A single number is required: the count of lines in the following entries that include the word "employee".

## Stored data entries
------------------------------------------------

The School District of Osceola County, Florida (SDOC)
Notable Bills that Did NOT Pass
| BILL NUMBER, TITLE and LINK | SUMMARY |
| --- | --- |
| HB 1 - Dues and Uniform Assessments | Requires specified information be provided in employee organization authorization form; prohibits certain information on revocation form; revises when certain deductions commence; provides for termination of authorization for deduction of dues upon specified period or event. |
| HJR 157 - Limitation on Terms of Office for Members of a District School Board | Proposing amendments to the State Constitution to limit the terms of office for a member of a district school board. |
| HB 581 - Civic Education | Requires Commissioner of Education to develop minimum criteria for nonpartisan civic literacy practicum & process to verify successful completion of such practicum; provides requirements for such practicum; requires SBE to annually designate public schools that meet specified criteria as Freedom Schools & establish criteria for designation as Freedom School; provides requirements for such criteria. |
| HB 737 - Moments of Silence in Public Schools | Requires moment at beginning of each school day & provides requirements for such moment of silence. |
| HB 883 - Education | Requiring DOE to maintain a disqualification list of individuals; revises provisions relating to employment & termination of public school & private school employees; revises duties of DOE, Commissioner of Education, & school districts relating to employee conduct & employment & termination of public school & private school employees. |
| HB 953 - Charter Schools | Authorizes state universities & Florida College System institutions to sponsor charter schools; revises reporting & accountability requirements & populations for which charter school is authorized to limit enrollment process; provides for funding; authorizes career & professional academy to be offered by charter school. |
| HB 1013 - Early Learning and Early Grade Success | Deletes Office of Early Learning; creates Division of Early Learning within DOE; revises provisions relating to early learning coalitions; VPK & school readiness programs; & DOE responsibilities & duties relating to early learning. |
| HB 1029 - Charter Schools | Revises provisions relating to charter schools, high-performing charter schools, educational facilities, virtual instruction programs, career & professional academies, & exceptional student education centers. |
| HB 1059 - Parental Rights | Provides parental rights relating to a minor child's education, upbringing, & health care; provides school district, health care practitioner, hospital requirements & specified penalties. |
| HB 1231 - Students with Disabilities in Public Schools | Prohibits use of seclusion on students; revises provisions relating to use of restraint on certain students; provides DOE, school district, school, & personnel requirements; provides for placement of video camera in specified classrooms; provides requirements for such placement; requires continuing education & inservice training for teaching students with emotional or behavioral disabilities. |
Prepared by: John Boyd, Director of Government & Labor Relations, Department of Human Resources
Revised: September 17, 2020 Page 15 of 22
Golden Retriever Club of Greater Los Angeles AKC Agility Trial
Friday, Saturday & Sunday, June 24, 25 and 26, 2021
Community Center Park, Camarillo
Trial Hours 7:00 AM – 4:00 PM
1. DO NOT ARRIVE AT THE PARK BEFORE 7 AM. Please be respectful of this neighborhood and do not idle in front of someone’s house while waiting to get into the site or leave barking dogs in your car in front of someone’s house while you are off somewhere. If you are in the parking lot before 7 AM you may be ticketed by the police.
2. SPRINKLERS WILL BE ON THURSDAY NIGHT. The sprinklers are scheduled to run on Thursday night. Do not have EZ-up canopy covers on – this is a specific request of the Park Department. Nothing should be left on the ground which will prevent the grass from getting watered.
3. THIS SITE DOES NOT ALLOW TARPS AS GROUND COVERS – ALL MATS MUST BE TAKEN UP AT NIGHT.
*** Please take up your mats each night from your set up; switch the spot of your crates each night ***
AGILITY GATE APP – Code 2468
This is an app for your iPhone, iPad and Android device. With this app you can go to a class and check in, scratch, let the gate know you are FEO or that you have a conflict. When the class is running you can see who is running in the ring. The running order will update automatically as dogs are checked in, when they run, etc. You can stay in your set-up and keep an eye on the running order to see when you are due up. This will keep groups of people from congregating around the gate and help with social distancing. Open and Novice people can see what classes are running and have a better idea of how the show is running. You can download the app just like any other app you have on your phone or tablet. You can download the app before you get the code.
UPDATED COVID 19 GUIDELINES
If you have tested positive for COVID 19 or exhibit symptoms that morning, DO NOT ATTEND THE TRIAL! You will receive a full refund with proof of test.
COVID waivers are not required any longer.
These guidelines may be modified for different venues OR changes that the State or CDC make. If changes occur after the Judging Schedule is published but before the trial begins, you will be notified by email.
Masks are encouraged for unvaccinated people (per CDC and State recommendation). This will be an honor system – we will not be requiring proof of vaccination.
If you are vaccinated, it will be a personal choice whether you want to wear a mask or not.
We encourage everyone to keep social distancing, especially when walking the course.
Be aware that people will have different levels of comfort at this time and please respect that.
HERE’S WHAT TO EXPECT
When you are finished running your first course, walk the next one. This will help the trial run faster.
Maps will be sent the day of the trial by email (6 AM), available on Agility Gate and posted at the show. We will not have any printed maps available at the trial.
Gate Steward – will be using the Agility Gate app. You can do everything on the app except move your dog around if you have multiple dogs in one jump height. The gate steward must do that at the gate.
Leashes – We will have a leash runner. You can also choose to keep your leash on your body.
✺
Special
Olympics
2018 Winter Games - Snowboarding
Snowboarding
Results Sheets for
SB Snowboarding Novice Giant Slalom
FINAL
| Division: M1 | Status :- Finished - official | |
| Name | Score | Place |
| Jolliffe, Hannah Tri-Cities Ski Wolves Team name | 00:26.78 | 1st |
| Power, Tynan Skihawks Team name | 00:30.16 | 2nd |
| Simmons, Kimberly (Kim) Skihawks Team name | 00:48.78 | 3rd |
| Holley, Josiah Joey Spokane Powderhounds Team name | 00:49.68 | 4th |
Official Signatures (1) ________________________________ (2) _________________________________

------------------------------------------------

## EXPECTED ANSWER
2